Excerpted passage below:
The abuse inside the facility goes beyond locking up individuals who may not assault again. In 2013, detainees drafted a list of grievances which challenge the hypocrisy of the program, outline abuses, and demand that California live up to its own legislation which mandates that all civil detainees are housed in the “least restrictive environment.” The abuses cited include witness’ accounts pertaining to detainee Cedro Zavala; who had his head slammed into a door by a staff member before suffering from a code blue (a code blue is a term used in hospitals to indicate a patient needing immediate resuscitation). Detainee William Baker claims to have been woken up and forced out his living quarters nearly naked by men dressed in all black with nylon over their faces. Detainees James Hydrick and Jesse Emmitt claimed to have witnessed “gay bashing.” They also claimed that a hospital officer killed a detainee who told them “You can’t prove it!” In August 2011, detainee Kenneth Huskey noted that the passing of fellow detainee Lawrence Smith marked the 7th unnecessary death in the facility since May of 2013.

Inmates have also filed complaints regarding the charges they incur during their forced incarceration. Detainee Michael Orey amassed $427,000 in debt in two years at the hospital largely due to the $537.14 a day charged for lodging at the facility. In October of 2013, the Disability Rights of California let Orey know that the hospital created a trust for him in which all money over $500 is confiscated for his treatment­– this being the very same treatment that has proven to be inconclusive at best. Furthermore, if released he must pay off the money or his bill will go to collections. To make matters worse, Orey was given an itemized list of all the costs he incurred. Some of the items, which including medications, he claims he never received. Kenneth Huskey and six others found similar inaccurate charges. Coalinga’s Medicare Part D provides some funding for the medication never received by the detainees. Thus, taxpayers are paying for some unknown entity to make profits. Orey filed a complaint in the California Superior Court over what he called “fraudulent billing” including being enrolled in Medicare Part D without ever signing any forms. The hospital’s budget in part depends on detainees paying off debts. Since the detainees have no jobs, the taxpayers cover the costs of the inmates’ bills to the private corporations. As a result, Coalinga cost taxpayers $198 million of the state’s $1.3 billion hospital budget in 2012.

While taxpayers should look at the facility and its programs as a costly disaster, the city of Coalinga sees it as an economic boom. Coalinga was hit by a 6.7 earthquake in 1983 that essentially destroyed the city. The prison and hospital became the city’s economic savior. Coalinga hopes that mental health practitioners will open private practices increasing revenue in the city, which will help to expand the community college. In fact, the DMH is doing its own boosterism in Coalinga by promoting it as safe and noting that, “we are in the midst of a housing boom with an estimated 1,000 new homes in the planning stages for the next few years. Housing prices remain affordable…Coalinga is a very clean and nice hometown.”
End of Excerpted passage.
Provided material below:
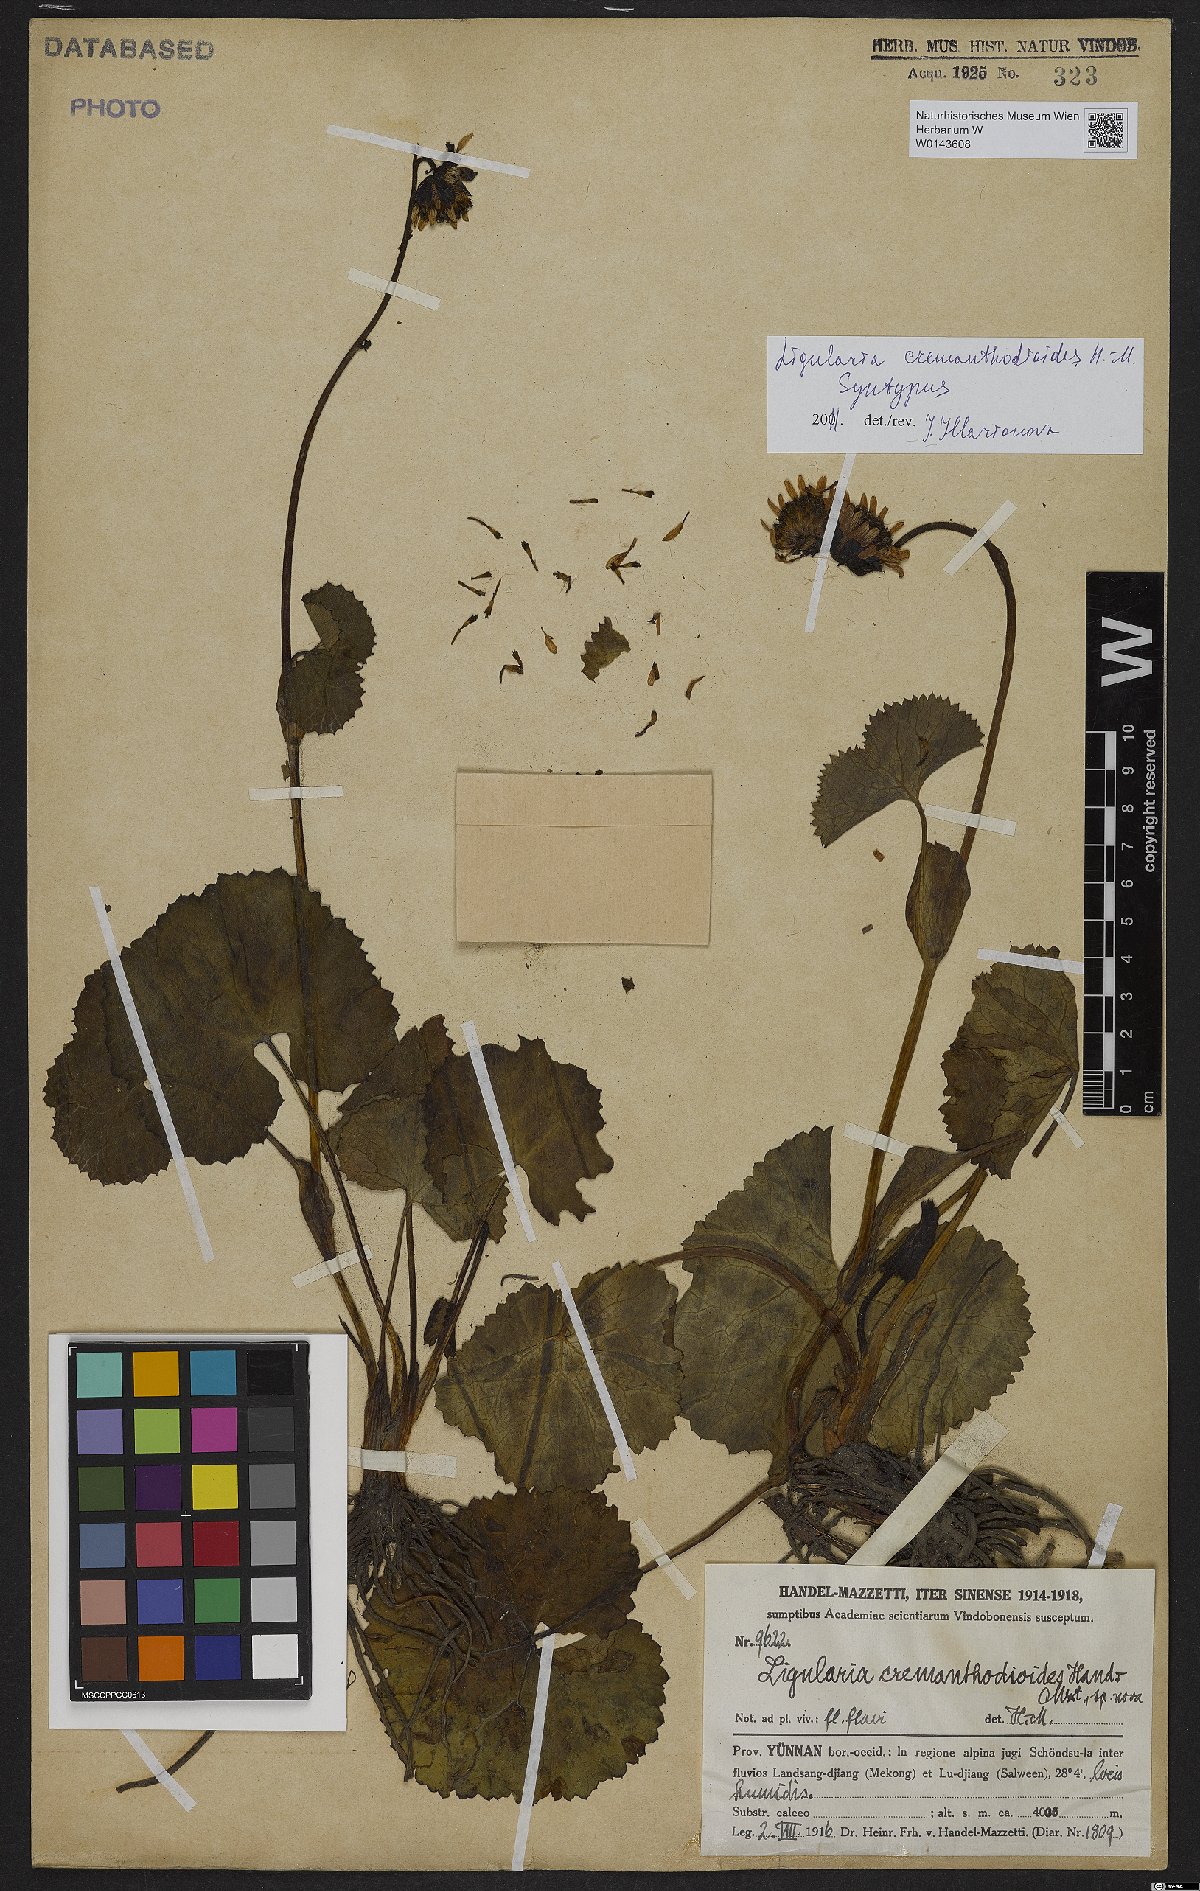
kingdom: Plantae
End of Provided material.
» **Exercises to complete**
1) Name every detainee mentioned in the Coalinga passage, each once.
2) According to the Coalinga passage, how much did Coalinga cost taxpayers in 2012?
3) Carry on the Coalinga passage from its final sentence.
None of the lines above are needed here.

» **Responses to the tasks**
1) Cedro Zavala, William Baker, James Hydrick, Jesse Emmitt, Kenneth Huskey, Lawrence Smith, Michael Orey

2) $198 million of the state's $1.3 billion hospital budget.

3)
Local politicians defend this problematic hospital because it produces political capital and creates economic viability in the region. Detainees, due to their imprisonment and the law, can only challenge their incarceration onsite at the hospital. However, the inmates who have challenged their incarceration have been informed by Coalinga’s Executive Director, Pam Ahlin, that “neither Coalinga State Hospital nor the Department of Mental Health is the proper venue to argue [their] commitment issues.” From her perspective, the detainees are there due to their psychological evaluations and it is not the hospital’s job to decide if they are fit for release. In the meantime, people like Michael Orey, who was deemed a low risk offender, remain locked up in order to keep the hospital at capacity. Tom McNichols, in his September 2008 work Trapped in the Treatment Mall, argued that “most of the 762 [Coalinga] patients currently in residence may never leave–except in a box.”

Coalinga is one example of the abuse that increases as California builds more facilities. The rhetoric of support for new facilities emphasizes a harsh policy on crime, lowering costs to taxpayers, and providing a boom to an economically failing city. In 2011, Stockton, California was on Forbes most miserable cities list as their median housing price dropped from $431,000 in 2005 to $142,000 in 2011 with an 18% unemployment rate. In 2013, politicians delivered what was perceived as the answer to their problems: a $900 million prison hospital. The 1772 bed facility fell short of its 1818 bed goal. Tons of jobs through the Department of State Hospitals, California Prison Health Care, and the Department of Corrections and Rehabilitation were immediately offered. However, in January 2014, the flow of inmates was halted due to poor, unsanitary conditions that contributed to a scabies outbreak.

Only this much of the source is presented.